Stored items:

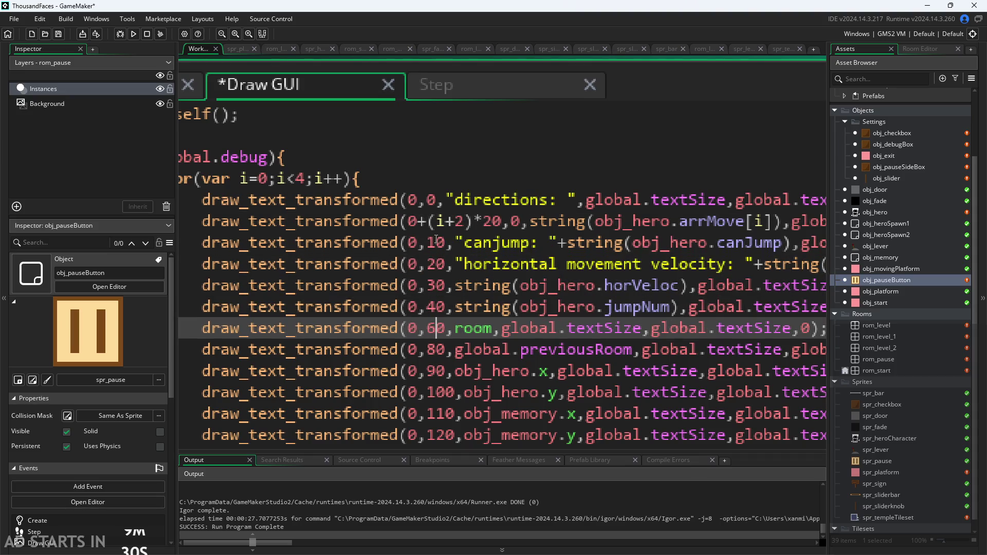
text(5)
key(Down)
key(BackSpace)
text(6)
key(Down)
key(BackSpace)
text(7)
Set obj_hero.y, obj_memory.x, obj_memory.y and onMovingPlatform offsets to 80, 90, 100 and 110
key(Down)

TASK DETAILS:
The records above should be returned word for word, with every picture left out.

EXERCISE RESPONSE:
text(5)
key(Down)
key(BackSpace)
text(6)
key(Down)
key(BackSpace)
text(7)
Set obj_hero.y, obj_memory.x, obj_memory.y and onMovingPlatform offsets to 80, 90, 100 and 110
key(Down)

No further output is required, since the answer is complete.